§ **The problem**
Extract each line of the data below that contains the string "ABAF".

§ **Records for the exercise**
━━━

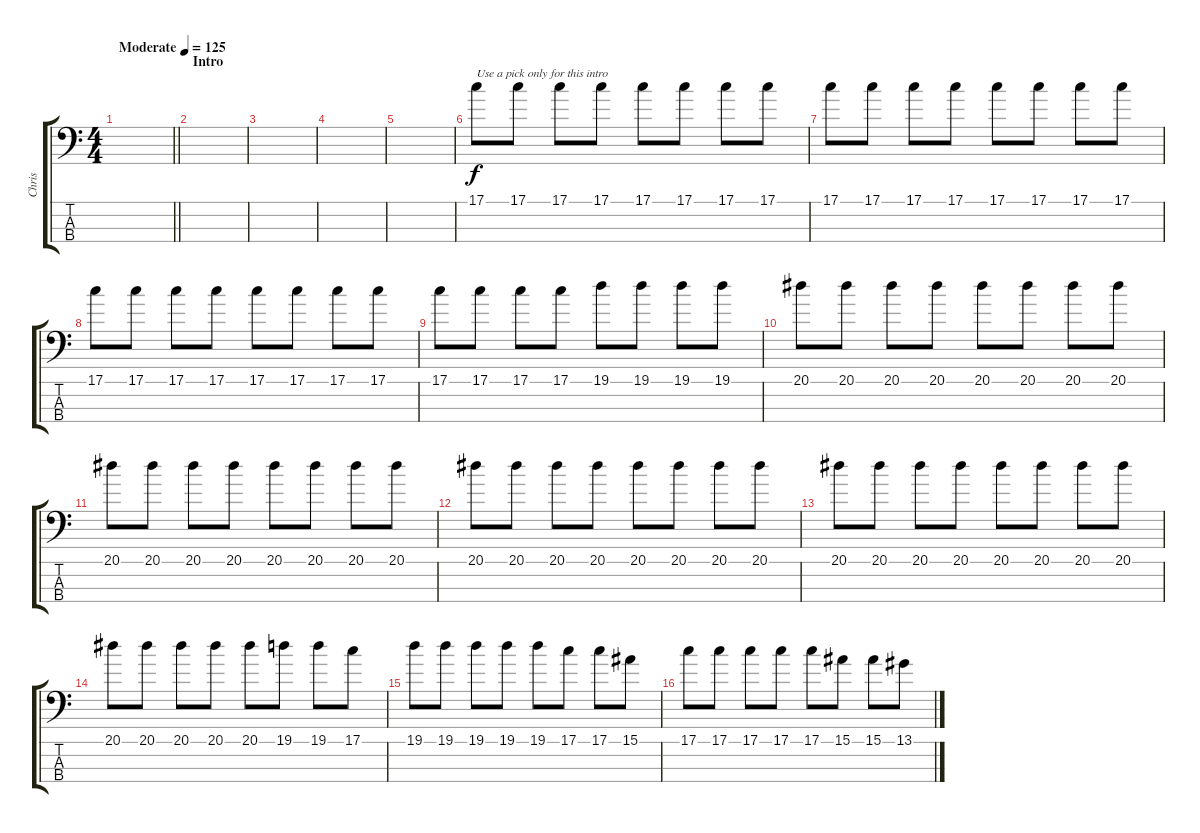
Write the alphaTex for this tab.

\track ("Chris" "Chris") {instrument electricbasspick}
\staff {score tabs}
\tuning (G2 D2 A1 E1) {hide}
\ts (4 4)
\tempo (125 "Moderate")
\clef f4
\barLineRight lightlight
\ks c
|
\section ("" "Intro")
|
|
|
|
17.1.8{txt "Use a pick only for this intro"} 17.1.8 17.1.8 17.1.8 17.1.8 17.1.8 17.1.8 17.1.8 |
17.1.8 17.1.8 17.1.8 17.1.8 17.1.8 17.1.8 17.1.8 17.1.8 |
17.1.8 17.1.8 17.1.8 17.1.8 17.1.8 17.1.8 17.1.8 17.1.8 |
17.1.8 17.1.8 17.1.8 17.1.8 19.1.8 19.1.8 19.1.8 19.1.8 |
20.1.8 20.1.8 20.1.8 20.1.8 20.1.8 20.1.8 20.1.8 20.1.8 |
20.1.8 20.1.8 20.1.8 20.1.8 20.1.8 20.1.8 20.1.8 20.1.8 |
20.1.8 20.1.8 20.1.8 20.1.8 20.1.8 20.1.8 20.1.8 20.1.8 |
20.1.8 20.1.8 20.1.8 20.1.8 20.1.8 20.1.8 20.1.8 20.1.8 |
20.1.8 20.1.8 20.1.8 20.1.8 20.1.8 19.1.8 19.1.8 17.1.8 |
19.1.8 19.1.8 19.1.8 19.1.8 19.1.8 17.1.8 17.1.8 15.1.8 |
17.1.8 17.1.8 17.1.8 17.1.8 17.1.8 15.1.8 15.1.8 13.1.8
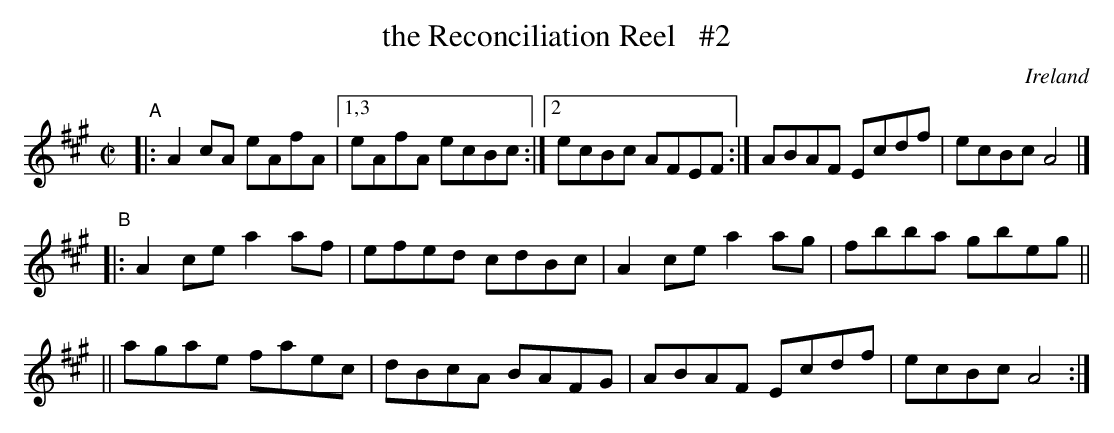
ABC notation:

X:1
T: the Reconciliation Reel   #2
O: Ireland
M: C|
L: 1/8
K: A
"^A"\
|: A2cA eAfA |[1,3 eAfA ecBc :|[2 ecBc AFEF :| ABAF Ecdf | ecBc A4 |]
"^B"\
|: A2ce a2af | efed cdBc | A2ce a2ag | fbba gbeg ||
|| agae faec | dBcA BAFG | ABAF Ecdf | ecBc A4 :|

━━━

§ **The result**
|: A2cA eAfA |[1,3 eAfA ecBc :|[2 ecBc AFEF :| ABAF Ecdf | ecBc A4 |]
|| agae faec | dBcA BAFG | ABAF Ecdf | ecBc A4 :|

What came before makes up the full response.